Why does DiD vs Nevada collapse?
Nevada is geographically and culturally adjacent to California. Its own cigarette sales fell by 21.3 packs over 1984–1993 — almost as much as California's 27.0 pack drop. When DiD subtracts that Nevada change from California's change, almost all of California's drop is absorbed. Synthetic Control's response is to blend 38 donor states using data-driven weights, so no single similar-trending control can dominate.
Why does ITS-ARIMA flip sign?
The AICc-selected ARIMA(1, 2, 0) model double-differences California's pre-period series. That picks up the acceleration of the late 1980s downward trend and extrapolates that acceleration aggressively. The model's counterfactual lands below California's observed post-period sales, implying the policy "raised" smoking by ≈ 4.5 packs. This is the textbook warning against single-best-AIC ITS without a comparison-unit reality check.
Bias & Variance Lab — run the methods 100 times
Single runs are noisy.

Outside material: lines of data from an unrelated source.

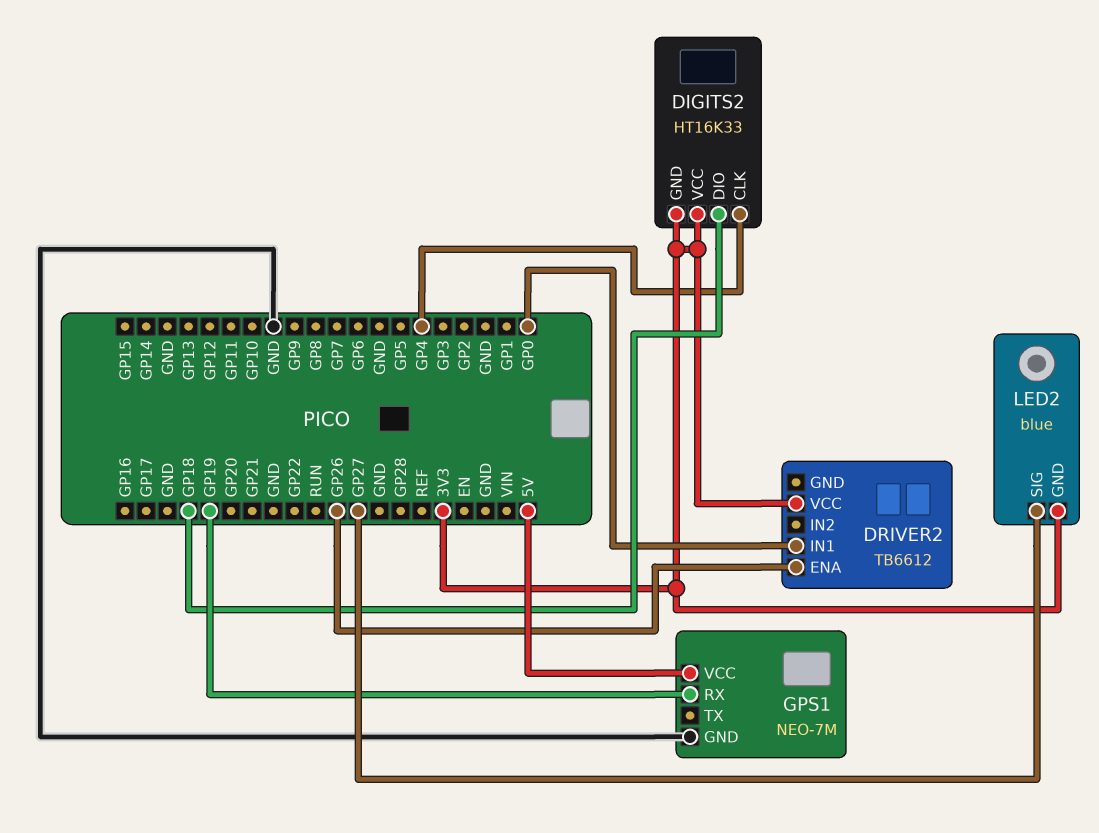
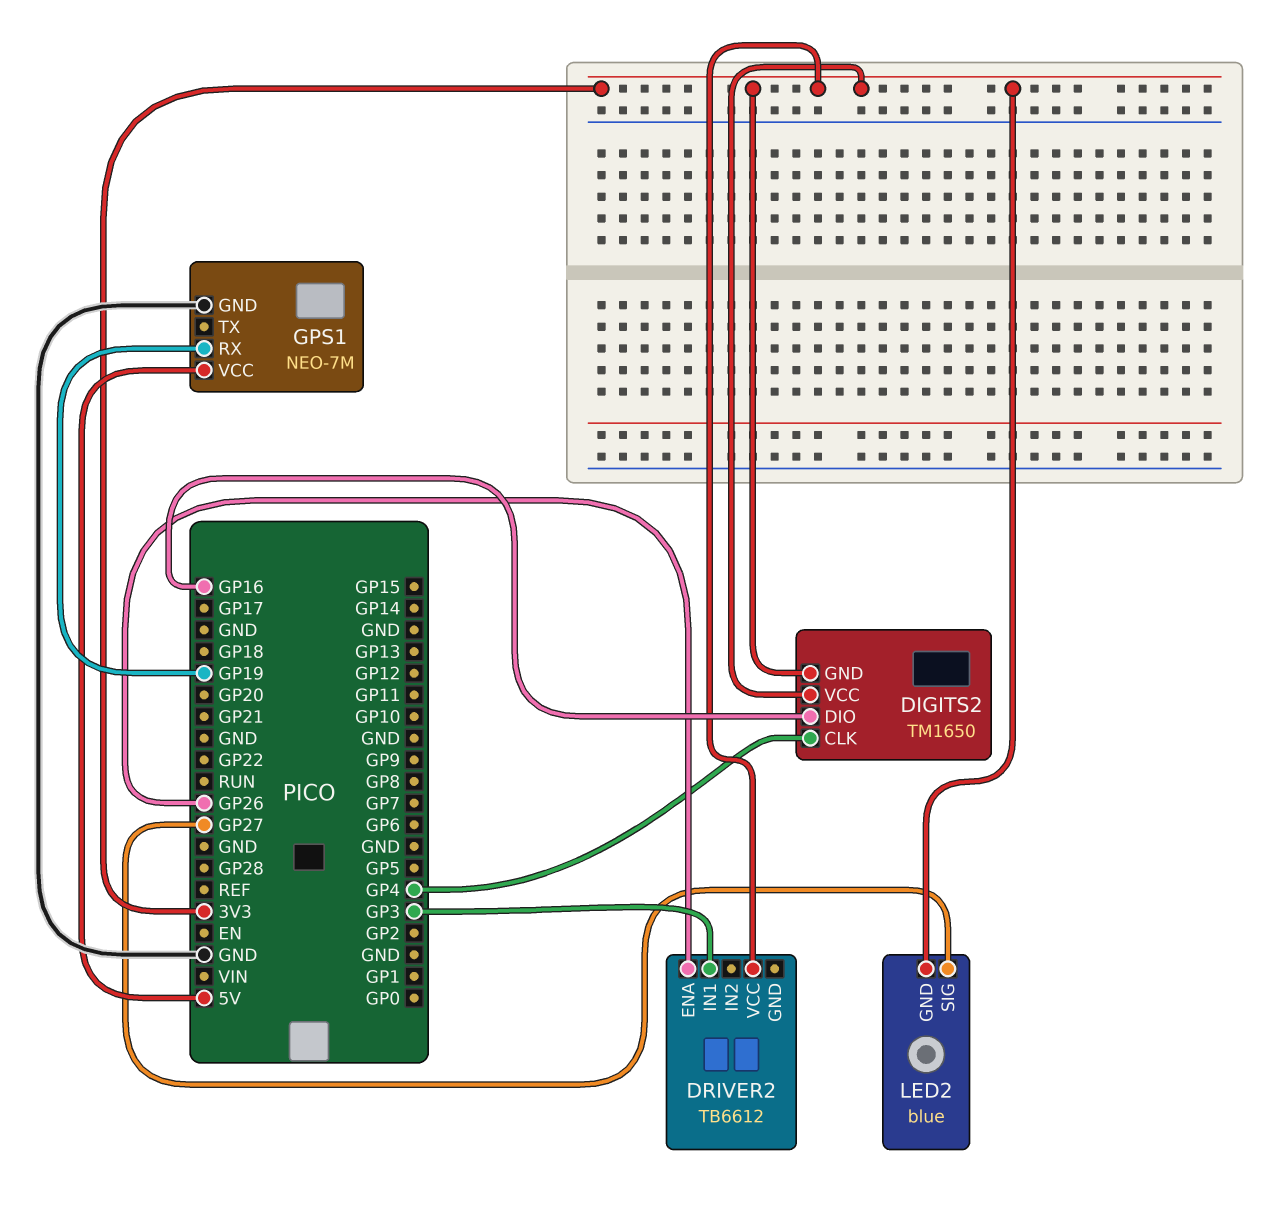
DIGITS2: HT16K33 -> TM1650
DIGITS2 pin DIO: GP18 -> GP16
DRIVER2 pin IN1: GP0 -> GP3

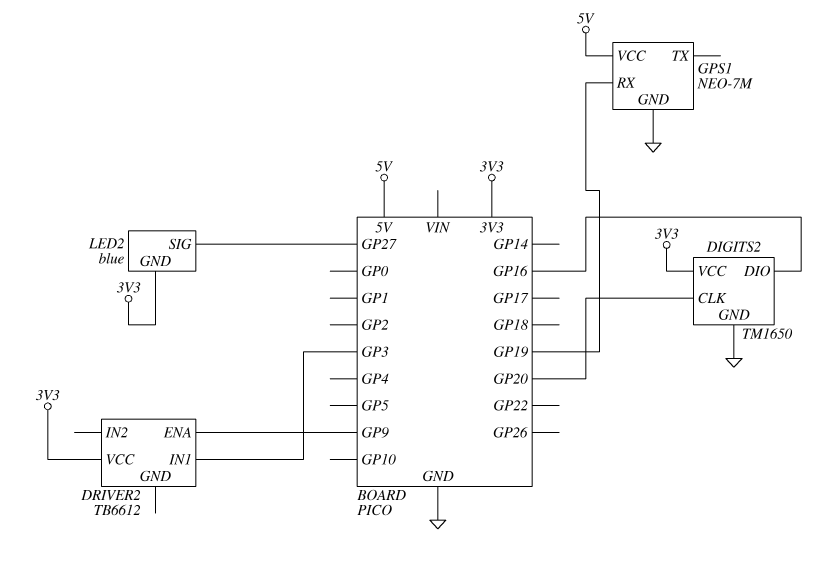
DIGITS2 pin CLK: GP4 -> GP20
DIGITS2 pin GND: 3V3 -> GND
DRIVER2 pin ENA: GP26 -> GP9

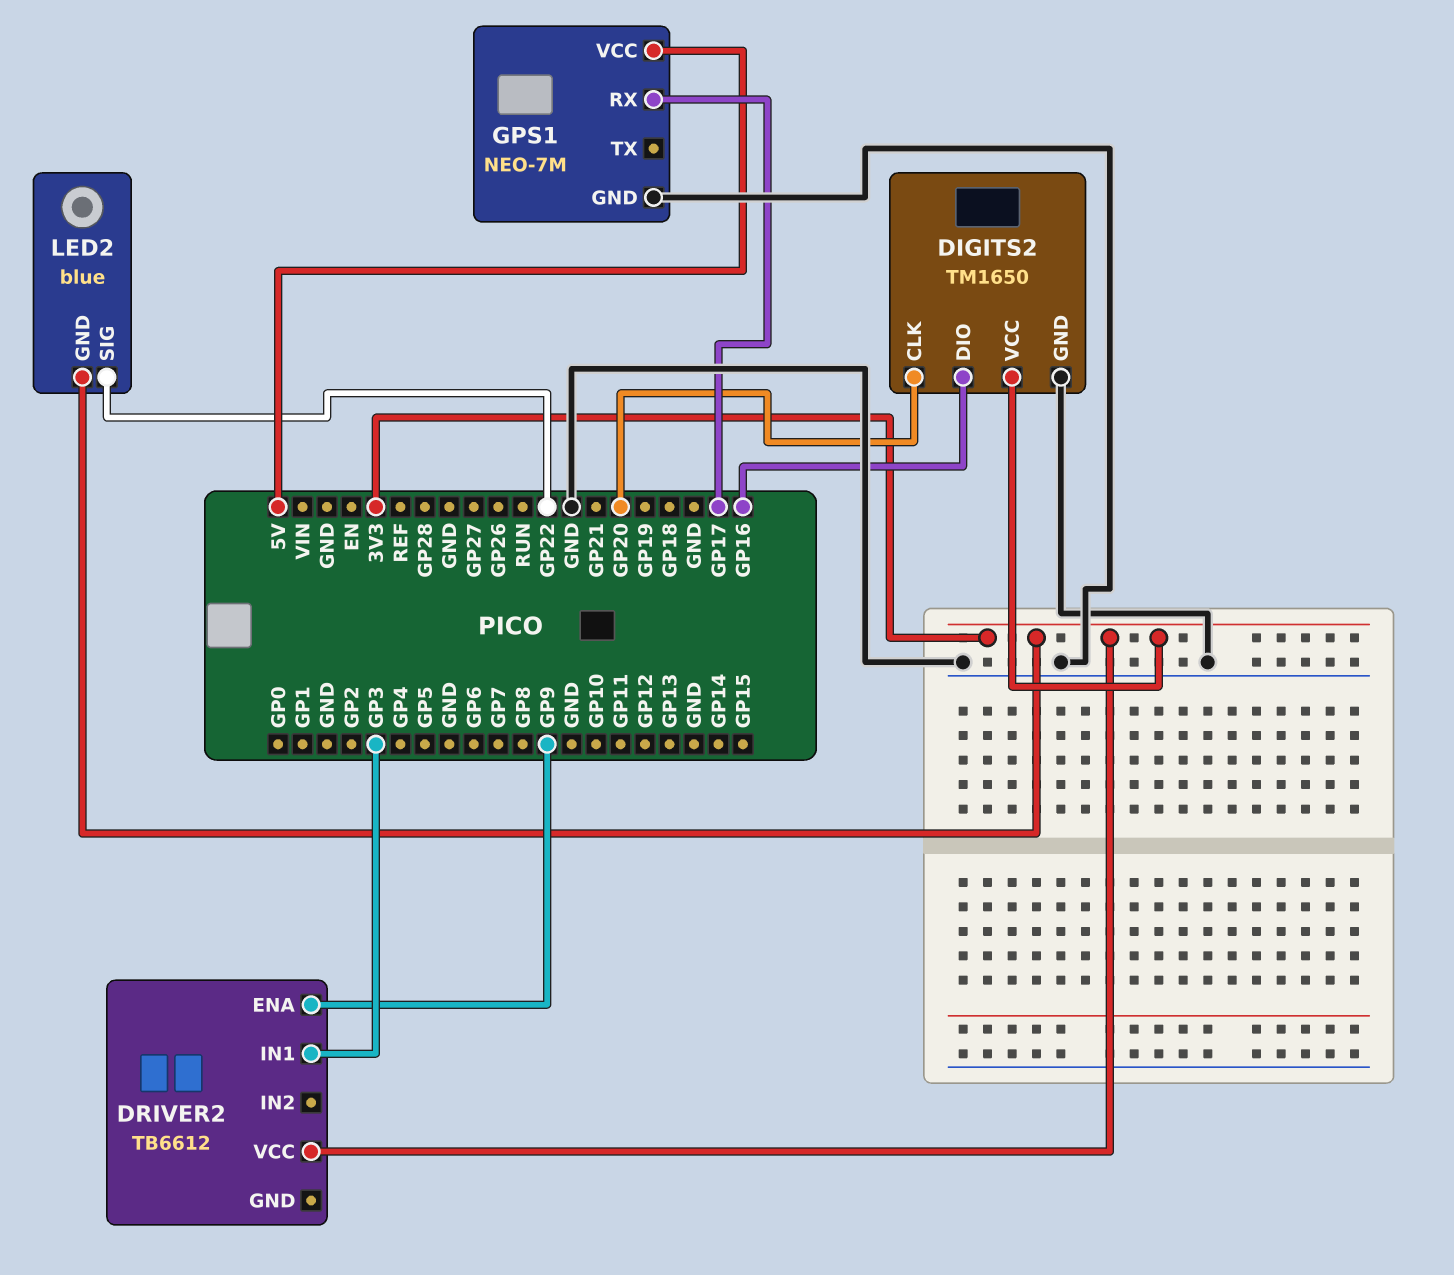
GPS1 pin RX: GP19 -> GP17
LED2 pin SIG: GP27 -> GP22

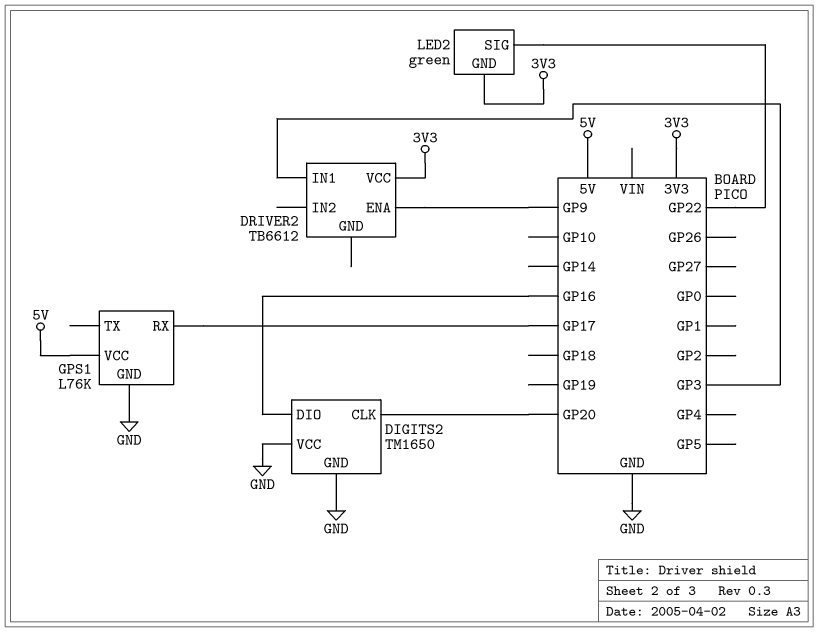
DIGITS2 pin VCC: 3V3 -> GND
GPS1: NEO-7M -> L76K
LED2: blue -> green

Run the simulator from Tab 2 one hundred times with fresh random draws (same parameters) to see whether DiD-with-one-control is systematically biased — and whether the multi-donor blend's variance is small enough to be useful. Each simulation regenerates J donor states from scratch and applies all three estimators.
Run the simulation
Each click runs 100 fresh draws and tallies the three estimators' answers.
Connecting back to the post
- The orange Naive-pre-post histogram is centred near zero or far from the true α depending on whether the secular trend is included in the simulator. This is why the post calls Naive pre-post "descriptive, not causal".
- The orange DiD histogram is wide — its variance comes from picking a single noisy control unit. Bigger σ ⇒ wider DiD histogram. The post's Nevada DiD has the same fragility.
- The teal SCM-style histogram is tight and centred on the true α at J = 20+. Its variance is √J times smaller than DiD's because averaging J donors washes out idiosyncratic donor noise. This is the principled justification for Synthetic Control over hand-picked DiD.
- Drop J to 5, run again. The teal histogram widens. At J = 5 the blend is still better than single-DiD, but the gain over DiD is small. This is the empirical justification for the "at least 20 donors" rule of thumb.